The lines below that include the word "root" are to be reported.

**Given data**
┌────────
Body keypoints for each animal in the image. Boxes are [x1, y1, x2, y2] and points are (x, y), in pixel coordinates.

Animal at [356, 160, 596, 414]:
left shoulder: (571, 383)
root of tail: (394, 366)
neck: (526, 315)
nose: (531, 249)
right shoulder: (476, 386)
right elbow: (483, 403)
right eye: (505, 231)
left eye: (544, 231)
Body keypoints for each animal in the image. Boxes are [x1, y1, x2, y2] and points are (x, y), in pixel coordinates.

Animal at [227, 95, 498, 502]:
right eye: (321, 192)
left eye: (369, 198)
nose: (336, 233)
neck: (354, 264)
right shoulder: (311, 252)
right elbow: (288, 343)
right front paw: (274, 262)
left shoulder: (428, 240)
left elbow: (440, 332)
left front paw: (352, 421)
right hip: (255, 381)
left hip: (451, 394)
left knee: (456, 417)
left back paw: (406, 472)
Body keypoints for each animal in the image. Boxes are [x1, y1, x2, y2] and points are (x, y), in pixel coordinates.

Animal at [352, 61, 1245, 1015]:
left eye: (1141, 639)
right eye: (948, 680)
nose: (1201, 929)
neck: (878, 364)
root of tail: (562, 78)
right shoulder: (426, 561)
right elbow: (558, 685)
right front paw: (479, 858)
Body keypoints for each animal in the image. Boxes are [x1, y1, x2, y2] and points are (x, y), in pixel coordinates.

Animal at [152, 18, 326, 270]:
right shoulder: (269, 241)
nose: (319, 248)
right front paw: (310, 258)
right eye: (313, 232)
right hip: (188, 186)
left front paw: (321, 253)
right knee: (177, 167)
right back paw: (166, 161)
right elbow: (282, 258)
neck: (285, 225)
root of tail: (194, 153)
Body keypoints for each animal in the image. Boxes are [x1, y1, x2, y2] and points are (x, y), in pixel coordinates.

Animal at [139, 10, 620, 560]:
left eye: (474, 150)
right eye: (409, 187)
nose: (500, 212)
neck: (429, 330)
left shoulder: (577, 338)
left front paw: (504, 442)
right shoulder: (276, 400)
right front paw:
└────────
**Worked solution**
root of tail: (394, 366)
root of tail: (562, 78)
root of tail: (194, 153)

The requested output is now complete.